Prof. M.R.F. Senftleben

UvA Profiel
Director

Martin Senftleben is Professor of Intellectual Property Law and Director of the Institute for Information Law (IViR), University of Amsterdam. His activities focus on the reconciliation of private intellectual property rights with competing public interests of a social, cultural or economic nature. Current research topics include generative AI systems and author remuneration; open science and digital autonomy of researchers; platform and digital ecosystem regulation; copyright data improvement and content recommender systems; quality journalism and the economic viability of public interest media; behavioural advertising and consumer empowerment; the development of sustainable intellectual property policy.
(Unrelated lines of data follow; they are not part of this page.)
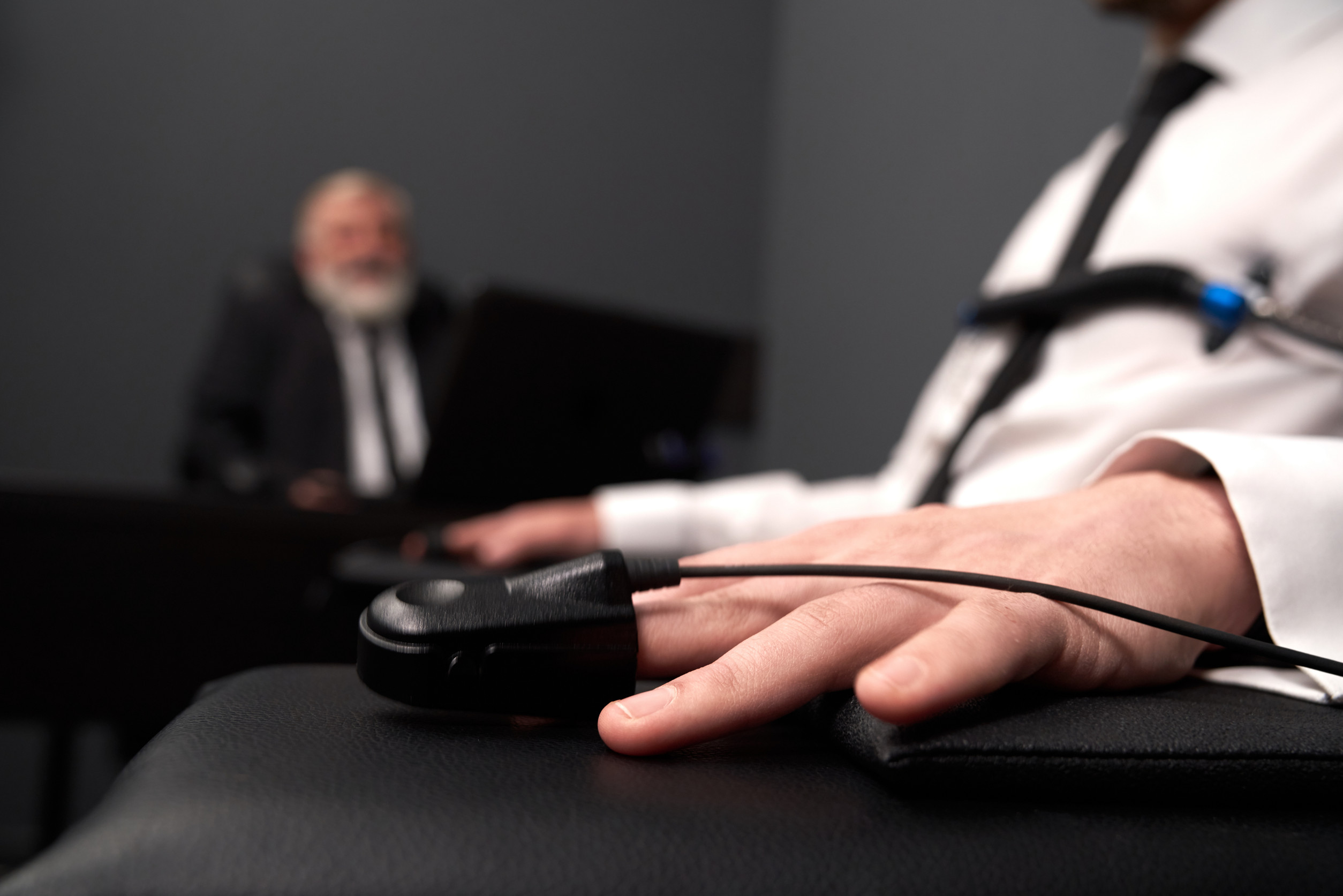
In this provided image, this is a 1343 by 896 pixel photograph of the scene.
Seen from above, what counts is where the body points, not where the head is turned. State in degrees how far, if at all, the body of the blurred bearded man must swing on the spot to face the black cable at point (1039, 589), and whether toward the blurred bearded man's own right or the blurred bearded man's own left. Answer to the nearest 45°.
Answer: approximately 45° to the blurred bearded man's own right

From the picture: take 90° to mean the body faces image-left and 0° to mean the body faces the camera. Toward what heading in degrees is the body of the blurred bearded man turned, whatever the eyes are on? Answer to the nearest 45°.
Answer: approximately 315°

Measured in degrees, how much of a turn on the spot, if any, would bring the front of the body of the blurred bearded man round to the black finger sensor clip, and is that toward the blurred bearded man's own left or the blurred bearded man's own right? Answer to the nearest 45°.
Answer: approximately 45° to the blurred bearded man's own right
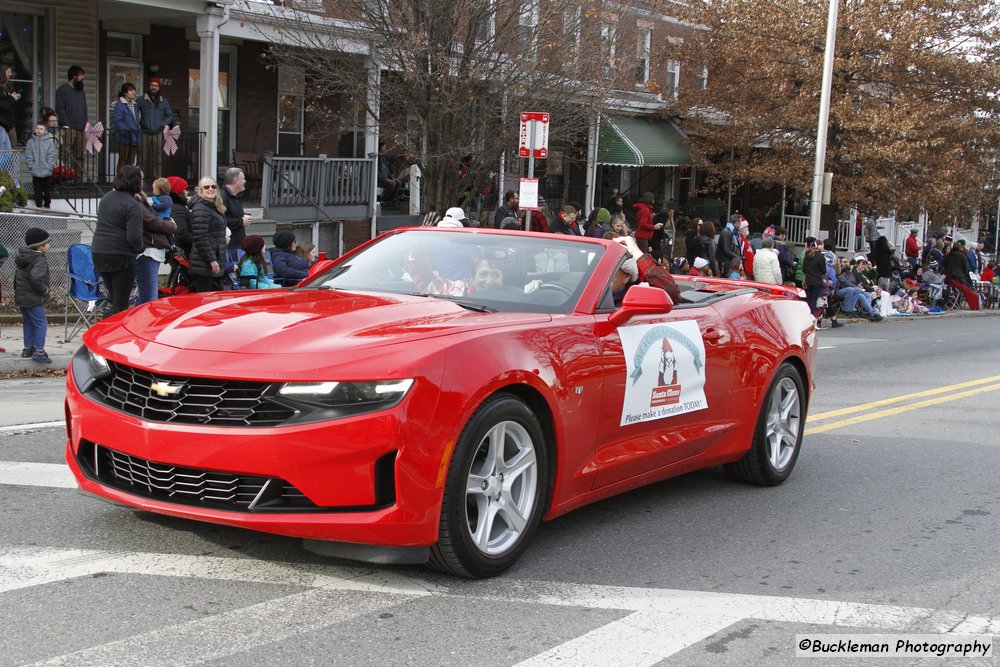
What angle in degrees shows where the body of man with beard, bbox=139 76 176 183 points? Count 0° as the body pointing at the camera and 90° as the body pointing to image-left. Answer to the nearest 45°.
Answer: approximately 0°

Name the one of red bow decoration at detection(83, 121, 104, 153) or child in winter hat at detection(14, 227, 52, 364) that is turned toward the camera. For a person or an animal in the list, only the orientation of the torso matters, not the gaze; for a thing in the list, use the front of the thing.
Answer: the red bow decoration

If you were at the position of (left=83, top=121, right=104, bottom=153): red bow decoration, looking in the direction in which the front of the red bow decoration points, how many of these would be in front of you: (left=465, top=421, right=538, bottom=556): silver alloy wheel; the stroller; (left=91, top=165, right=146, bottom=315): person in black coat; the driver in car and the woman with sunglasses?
5

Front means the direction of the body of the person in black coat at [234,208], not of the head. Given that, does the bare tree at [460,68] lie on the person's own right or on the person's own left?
on the person's own left

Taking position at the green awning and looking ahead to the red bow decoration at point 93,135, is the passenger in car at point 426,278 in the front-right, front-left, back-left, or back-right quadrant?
front-left

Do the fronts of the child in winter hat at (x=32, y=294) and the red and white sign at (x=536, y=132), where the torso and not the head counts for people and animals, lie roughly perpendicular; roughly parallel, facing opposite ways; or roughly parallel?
roughly perpendicular

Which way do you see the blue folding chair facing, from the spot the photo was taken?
facing the viewer and to the right of the viewer

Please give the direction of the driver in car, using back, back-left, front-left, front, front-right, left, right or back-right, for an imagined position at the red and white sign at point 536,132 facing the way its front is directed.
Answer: front

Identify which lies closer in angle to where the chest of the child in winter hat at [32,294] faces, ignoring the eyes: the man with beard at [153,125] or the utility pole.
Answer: the utility pole

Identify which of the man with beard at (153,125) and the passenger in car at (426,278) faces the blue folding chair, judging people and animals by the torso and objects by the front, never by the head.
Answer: the man with beard

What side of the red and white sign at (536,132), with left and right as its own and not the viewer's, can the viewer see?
front

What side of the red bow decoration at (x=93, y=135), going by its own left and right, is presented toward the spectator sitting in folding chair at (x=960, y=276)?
left

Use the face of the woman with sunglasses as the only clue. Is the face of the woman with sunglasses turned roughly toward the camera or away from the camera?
toward the camera
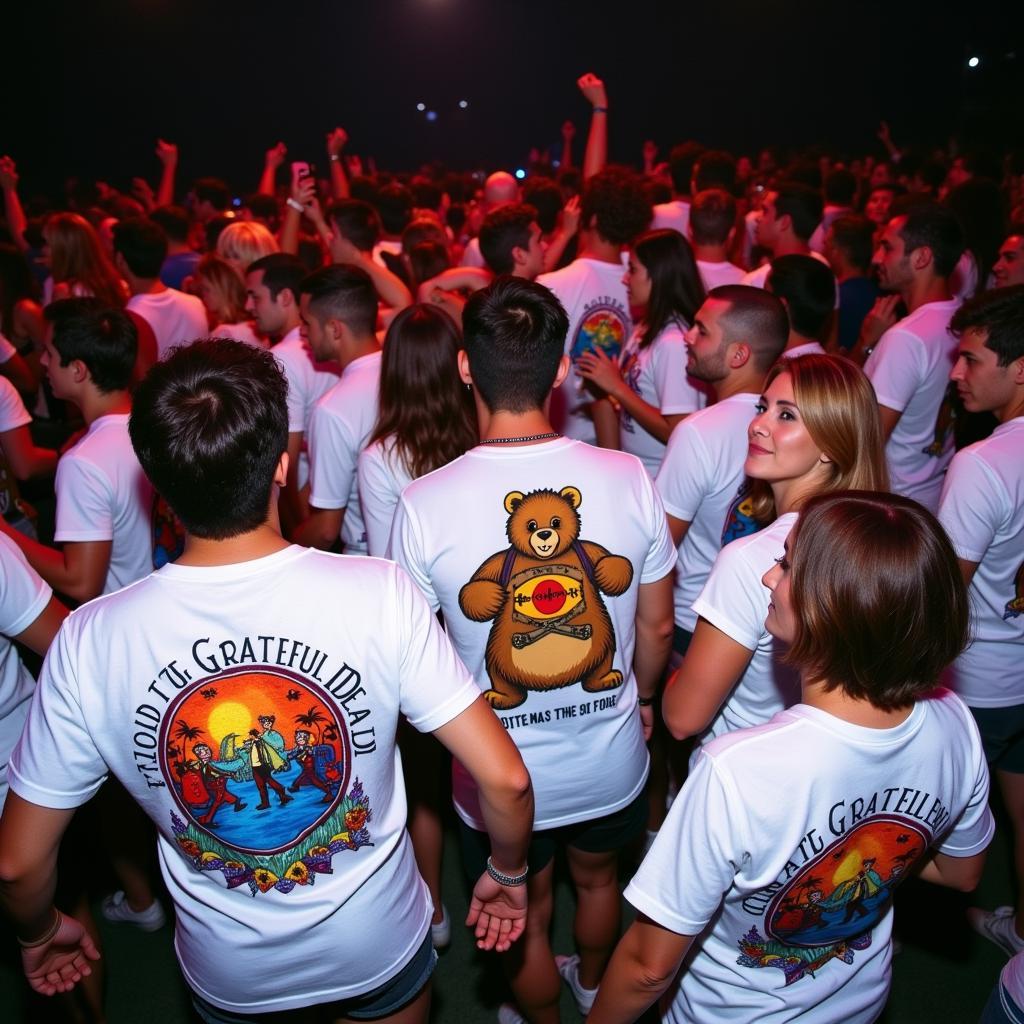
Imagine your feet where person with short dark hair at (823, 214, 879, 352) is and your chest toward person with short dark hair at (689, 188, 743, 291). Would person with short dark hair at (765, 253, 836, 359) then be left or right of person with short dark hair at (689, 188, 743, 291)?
left

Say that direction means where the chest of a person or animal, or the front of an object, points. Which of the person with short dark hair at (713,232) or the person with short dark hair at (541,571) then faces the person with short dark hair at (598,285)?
the person with short dark hair at (541,571)

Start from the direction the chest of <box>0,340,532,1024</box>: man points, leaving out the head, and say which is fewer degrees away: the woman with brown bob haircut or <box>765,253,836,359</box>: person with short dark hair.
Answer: the person with short dark hair

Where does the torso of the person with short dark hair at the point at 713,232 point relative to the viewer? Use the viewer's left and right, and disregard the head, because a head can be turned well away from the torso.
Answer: facing away from the viewer

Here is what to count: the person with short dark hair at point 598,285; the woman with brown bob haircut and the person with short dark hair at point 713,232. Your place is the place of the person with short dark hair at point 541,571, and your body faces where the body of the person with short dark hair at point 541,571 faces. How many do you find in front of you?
2

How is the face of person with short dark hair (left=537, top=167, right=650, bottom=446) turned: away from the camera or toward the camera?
away from the camera

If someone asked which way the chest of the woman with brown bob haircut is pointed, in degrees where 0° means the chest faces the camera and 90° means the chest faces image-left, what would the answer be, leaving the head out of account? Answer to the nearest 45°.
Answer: approximately 135°

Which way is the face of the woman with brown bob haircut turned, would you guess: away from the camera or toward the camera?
away from the camera

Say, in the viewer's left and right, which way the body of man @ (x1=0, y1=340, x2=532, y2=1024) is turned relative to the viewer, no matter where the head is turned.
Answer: facing away from the viewer

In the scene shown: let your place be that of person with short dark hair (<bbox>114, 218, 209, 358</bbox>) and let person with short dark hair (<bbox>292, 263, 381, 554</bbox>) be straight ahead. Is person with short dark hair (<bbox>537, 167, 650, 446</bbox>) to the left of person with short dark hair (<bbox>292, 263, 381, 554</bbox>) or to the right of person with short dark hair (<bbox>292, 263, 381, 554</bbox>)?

Professor Senftleben studied law at the University of Heidelberg. He worked as a researcher at IViR and the Max Planck Institute for Innovation and Competition in Munich. In 2004, he was awarded a Ph.D. by the University of Amsterdam. From 2004 to 2007, he was a legal officer in the trademarks, industrial designs and geographical indications law division of the World Intellectual Property Organization (WIPO) in Geneva. From 2007 to 2020, he was Professor of Intellectual Property at the Vrije Universiteit Amsterdam. As a lawyer at Bird & Bird (2008 to 2019), he litigated copyright and trademark cases, including lawsuits about hyperlinking and website blocking.

Professor Senftleben is a member of the Benelux Council for Intellectual Property and a former member of the Copyright Advisory Committee of the Dutch State. He provided advice to WIPO in copyright, trademark and unfair competition projects. For the European Commission, he prepared studies on data access and reuse in research contexts. He is a member of the Trademark Law Institute (TLI), the European Copyright Society (ECS) and the Executive Committee of the Association littéraire et artistique internationale (ALAI). As a visiting professor, he was invited to the National University of Singapore, the Engelberg Center at NYU Law School, the Oxford Intellectual Property Research Centre, Tel Aviv University and the Intellectual Property Research Institute of Xiamen University. His numerous publications include Copyright, Limitations and the Three-Step Test (2004), European Trade Mark Law (with Annette Kur, 2017), The Copyright/Trademark Interface (2020) and Generative AI and Author Remuneration (2023). As a guest lecturer, he provides courses at the Munich Intellectual Property Law Center (MIPLC), the Jagiellonian University Krakow and the University of Catania.